• _What the exercise asks_:
Verbatim copy without pictures. Please print every entry as it stands.
-- Entries shown follows --
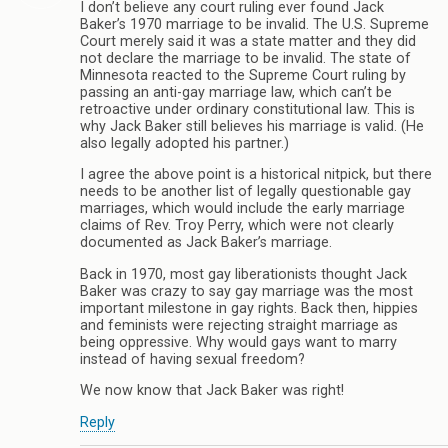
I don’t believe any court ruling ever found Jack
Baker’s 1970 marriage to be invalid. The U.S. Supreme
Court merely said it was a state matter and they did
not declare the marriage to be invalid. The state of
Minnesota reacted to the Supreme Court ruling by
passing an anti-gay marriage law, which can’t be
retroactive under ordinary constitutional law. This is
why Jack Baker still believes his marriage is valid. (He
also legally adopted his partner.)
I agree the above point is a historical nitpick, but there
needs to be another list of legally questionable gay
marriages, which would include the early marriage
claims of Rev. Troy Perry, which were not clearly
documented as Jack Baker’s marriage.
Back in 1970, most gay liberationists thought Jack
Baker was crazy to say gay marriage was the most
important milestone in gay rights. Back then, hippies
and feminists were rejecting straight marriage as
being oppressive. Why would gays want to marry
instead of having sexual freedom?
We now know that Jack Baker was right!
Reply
-- Entries shown concluded --
• _Exercise answer_:
I don’t believe any court ruling ever found Jack
Baker’s 1970 marriage to be invalid. The U.S. Supreme
Court merely said it was a state matter and they did
not declare the marriage to be invalid. The state of
Minnesota reacted to the Supreme Court ruling by
passing an anti-gay marriage law, which can’t be
retroactive under ordinary constitutional law. This is
why Jack Baker still believes his marriage is valid. (He
also legally adopted his partner.)
I agree the above point is a historical nitpick, but there
needs to be another list of legally questionable gay
marriages, which would include the early marriage
claims of Rev. Troy Perry, which were not clearly
documented as Jack Baker’s marriage.
Back in 1970, most gay liberationists thought Jack
Baker was crazy to say gay marriage was the most
important milestone in gay rights. Back then, hippies
and feminists were rejecting straight marriage as
being oppressive. Why would gays want to marry
instead of having sexual freedom?
We now know that Jack Baker was right!
Reply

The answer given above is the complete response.